Dr Michael Simpson from the Department of English and Comparative Literature recalls Goldsmiths' contribution to the 2012 Cultural Olympiad, and the high profile of poetry at the London Games.
A peculiar but also regular feature of the summer Olympic and Paralympic Games is that there is protracted, almost wall-to-wall anticipation of the latest Games, but very little public representation of them after the two weeks of their duration. Yet there is some compensation in this. Part of the ritual of anticipation of each new Olympics involves a recollection of the last Games. So it is that the public build-up to the Rio Games has featured some impressions of, and comparison with, the London Games of 2012; and the 2012 Games likewise involved some recollection of Beijing 2008.
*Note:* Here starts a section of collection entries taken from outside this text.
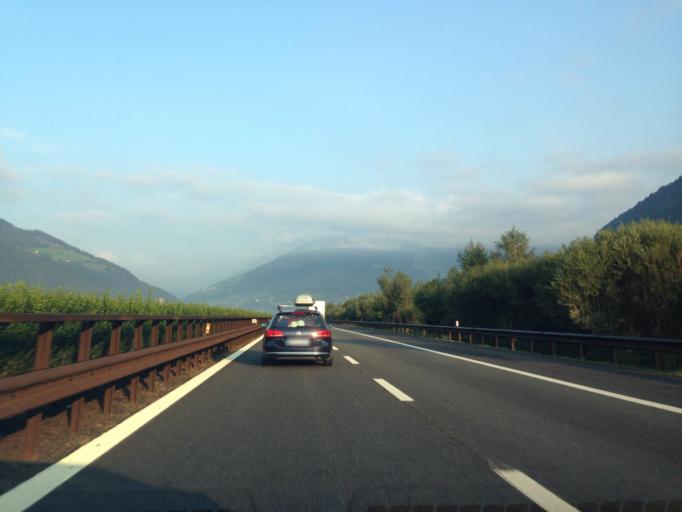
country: IT
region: Trentino-Alto Adige
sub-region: Bolzano
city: Campo di Trens
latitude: 46.8727
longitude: 11.4706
We have a licence, then, to look back at 2012. These Games were especially significant in the UK because they were only the third occasion on which Britain had hosted the modern Olympics: 2012 followed 1908 and 1948.
In the run-up to the 2012 Olympics, Goldsmiths recognised the accumulating presence of this colossal spectacle within London in several ways. One such recognition was an event organised by the Department of English & Comparative Literature. This event took the form of a poetry happening, titled ‘Poetry and the Olympics – ancient and modern’, on 29th March 2012. In one sense, this event sought to catch the spirit of the contemporary Cultural Olympiad. This latter term refers to the cultural festival that the host nation of the next summer Games initiates four years before those Games themselves, which then conclude that Cultural Olympiad.
The major themes of each Cultural Olympiad are determined by the host nation itself, and usually reflect acknowledged aspects of that nation’s heritage. Among the themes of the London Cultural Olympiad was poetry, and this theme, with others, was reflected in the terrific Opening Ceremony for London 2012. In particular, poetry enjoyed a high profile right at the start of the ceremony, which was inaugurated by the ringing of a bell on which was engraved a speech from Shakespeare’s The Tempest; this speech was then declaimed by the actor and director Kenneth Branagh.
The Opening Ceremony was devised and directed by Danny Boyle, who has recently talked about the whole collective effort, in a BBC TV programme.
As well as gesturing to the Cultural Olympiad, ‘Poetry and the Olympics – ancient and modern’ was an attempt to advance, experimentally, an important aspect of Goldsmiths’ Department of English & Comparative Literature.
For some while beforehand, the ECL Department had been cultivating the intersection between our work in literary-critical research and the creative writing that we have also pioneered. Co-organised by Maura Dooley, Blake Morrison and myself, this poetry happening brought together creative writers and literary scholars, by design.
What resulted was a one-day event that combined illustrated talks on the profile of poetry within the ancient and modern Games with new poems written on Olympic themes by members of the ECL Department’s academic staff and some postgraduate research students.
Guest speakers from beyond Goldsmiths contributed substantially to the event: Professor Jo Shapcott (Royal Holloway, University of London) gave the day’s keynote reading, of her poem ‘Wild Swimmer’, and Professor Barbara Goff (University of Reading) delivered a presentation on the role of poetry at the foundation of the modern Olympics, in 1896. Meanwhile, Dr Armand D’Angour (Jesus College, Oxford University) straddled the literary-historical and the creative dimensions of ‘Poetry and the Olympics – ancient and modern’, by giving an account of how he had fulfilled a commission from the Mayor of London to write an original poem, in Classical Greek and in the vein of the ancient poet Pindar’s Odes, for London 2012.
Selected proceedings of the poetry happening at Goldsmiths were published in the ECL Department’s online postgraduate journal, GLITS-e. Jo Shapcott’s poem ‘Wild Swimmer’ can be seen as a public installation at the Queen Elizabeth Olympic Park in Stratford, London, as can Armand D'Angour's Greek Ode.
In the event, London 2012 piqued my own curiosity about the public poetry of the Olympic Games in general, and I am currently completing a scholarly article on this topic.
‘Poetry and the Olympics – ancient and modern’ was a free, public event, and the audience on the day included students, staff, alumni and applicants. The victories and defeats of the 2012 Olympic and Paralympic Games were still to come, but at Goldsmiths poetry was already in motion.